Small Hawaiian Farms Push Legislators to Approve Their Agritourism Operations
A large taro field sits at the bottom of a mountain in Kauai, Hawaii. Rod Ramsey / Flickr
Large agricultural operations can already host visitors in a case of the rich getting richer, but critics worry increased tourism will take away from food production, raise property taxes, and pollute rural areas.
Hawaii County lawmakers are considering a bill that would make it easier for small farmers to give tours to visitors, usually for a fee, and to sell related agricultural and nonagricultural products at a gift shop. Large agricultural operations already can do this.
The legislation, which the council is scheduled to hear Thursday, proposes separating agricultural activities into “major” and “minor” operations, West Hawaii Today reported.
Minor operations would be required to limit annual visitors to 5,000, with a maximum 100 visitors per week. Major operations would be allowed up to 30,000 visitors per year.

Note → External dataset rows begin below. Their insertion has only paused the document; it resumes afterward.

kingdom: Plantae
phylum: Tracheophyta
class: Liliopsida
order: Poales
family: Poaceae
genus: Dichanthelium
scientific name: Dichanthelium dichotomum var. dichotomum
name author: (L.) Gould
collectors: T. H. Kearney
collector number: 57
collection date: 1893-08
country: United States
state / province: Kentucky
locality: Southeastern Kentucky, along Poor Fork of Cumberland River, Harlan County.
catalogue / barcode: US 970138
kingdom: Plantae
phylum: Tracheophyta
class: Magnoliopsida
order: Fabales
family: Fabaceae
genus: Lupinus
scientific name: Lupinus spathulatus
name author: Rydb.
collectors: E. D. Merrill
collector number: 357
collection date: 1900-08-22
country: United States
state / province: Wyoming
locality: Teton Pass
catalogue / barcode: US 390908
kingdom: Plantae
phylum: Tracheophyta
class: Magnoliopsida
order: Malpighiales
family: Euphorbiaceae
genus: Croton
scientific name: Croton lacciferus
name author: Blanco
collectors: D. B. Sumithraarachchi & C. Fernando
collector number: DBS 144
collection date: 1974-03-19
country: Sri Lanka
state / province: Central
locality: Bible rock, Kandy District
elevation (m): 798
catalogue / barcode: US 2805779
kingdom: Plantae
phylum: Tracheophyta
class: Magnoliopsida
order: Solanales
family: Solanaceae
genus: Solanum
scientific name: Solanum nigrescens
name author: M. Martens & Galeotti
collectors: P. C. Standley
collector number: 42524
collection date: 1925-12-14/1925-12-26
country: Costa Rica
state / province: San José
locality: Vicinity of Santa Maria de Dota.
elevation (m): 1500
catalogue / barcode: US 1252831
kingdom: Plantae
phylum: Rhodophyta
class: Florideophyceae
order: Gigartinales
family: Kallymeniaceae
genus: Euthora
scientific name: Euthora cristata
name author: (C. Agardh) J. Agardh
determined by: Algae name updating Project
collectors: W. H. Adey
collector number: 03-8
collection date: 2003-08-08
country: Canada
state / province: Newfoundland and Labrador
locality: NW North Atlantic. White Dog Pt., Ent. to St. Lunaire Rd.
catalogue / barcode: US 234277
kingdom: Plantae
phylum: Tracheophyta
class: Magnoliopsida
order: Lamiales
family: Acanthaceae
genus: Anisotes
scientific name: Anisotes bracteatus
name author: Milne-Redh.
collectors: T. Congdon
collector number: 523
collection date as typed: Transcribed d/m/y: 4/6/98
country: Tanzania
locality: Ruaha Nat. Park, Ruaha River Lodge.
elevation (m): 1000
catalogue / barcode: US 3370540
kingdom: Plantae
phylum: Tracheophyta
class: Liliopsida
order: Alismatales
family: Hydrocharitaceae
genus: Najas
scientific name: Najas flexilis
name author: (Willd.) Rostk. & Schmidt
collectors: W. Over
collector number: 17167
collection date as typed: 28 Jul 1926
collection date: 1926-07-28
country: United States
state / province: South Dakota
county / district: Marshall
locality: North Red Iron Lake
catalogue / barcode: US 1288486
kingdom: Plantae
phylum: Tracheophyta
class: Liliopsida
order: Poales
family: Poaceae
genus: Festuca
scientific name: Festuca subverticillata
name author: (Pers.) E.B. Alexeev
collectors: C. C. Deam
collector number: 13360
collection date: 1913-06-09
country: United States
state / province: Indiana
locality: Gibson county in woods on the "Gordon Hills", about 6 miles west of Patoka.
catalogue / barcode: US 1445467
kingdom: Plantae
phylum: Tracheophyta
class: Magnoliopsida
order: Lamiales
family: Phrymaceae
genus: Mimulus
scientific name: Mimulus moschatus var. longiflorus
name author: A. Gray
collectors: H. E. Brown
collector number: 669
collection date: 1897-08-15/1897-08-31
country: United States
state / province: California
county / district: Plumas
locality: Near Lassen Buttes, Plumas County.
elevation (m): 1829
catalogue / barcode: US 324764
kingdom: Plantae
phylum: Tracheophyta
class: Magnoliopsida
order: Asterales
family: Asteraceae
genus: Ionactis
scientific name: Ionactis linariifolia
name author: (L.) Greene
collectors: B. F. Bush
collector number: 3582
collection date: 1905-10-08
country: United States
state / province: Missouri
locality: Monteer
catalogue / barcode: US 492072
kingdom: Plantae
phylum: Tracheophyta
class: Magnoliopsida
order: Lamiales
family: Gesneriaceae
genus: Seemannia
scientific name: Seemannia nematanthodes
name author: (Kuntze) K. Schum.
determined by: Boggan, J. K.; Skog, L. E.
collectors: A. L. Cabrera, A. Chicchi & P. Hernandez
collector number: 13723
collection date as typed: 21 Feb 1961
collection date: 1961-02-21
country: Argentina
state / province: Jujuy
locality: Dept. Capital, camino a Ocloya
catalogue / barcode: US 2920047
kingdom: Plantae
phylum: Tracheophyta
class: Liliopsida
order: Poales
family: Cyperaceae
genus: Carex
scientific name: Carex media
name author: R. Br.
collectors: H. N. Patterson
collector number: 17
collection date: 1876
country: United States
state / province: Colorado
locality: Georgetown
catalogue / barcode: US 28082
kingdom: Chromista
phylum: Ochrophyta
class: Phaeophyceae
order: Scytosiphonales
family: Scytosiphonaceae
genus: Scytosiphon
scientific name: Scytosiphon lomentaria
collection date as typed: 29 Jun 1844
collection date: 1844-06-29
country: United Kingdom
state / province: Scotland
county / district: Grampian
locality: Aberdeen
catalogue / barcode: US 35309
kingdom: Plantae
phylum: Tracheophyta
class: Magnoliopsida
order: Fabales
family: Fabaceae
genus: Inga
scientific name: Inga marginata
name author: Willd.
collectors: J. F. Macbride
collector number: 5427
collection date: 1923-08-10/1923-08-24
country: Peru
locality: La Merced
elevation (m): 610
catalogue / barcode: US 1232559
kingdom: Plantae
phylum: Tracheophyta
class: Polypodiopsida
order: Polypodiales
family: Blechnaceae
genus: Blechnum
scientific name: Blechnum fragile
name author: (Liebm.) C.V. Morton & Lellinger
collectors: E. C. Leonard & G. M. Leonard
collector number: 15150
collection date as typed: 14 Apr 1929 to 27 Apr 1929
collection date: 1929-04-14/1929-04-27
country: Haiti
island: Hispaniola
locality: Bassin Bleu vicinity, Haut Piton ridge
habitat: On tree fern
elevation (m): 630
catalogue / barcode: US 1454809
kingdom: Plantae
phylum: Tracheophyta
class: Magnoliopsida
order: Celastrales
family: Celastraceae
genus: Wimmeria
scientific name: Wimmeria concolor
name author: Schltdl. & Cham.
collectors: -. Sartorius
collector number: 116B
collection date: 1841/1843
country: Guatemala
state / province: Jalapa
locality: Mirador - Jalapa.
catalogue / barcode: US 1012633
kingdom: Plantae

The Hawaii Agritourism Association and other supporters say the bill will help small farmers survive the vagaries of the economy and weather by providing a reliable supplemental income source.
Opponents worry the measure will distract farmers from their primary occupation of food production, while increasing the value of agricultural land and property taxes.
Freshman Puna Councilman Zendo Kern proposed the bill. He’s been trying to draft a measure balancing the needs of small farmers and would-be “agritourism” businesses with rural neighbors who worry about impacts like increased traffic and noise.
Major agritourism operations still would need to get their plans approved, while minor ones would not. Both types would be required to turn over financial records upon the request of the planning department to verify compliance.
North Kona Councilwoman Karen Eoff hopes the bill can be delayed a little longer to ensure it’s the best it can be before moving it on to its final hearing later this month.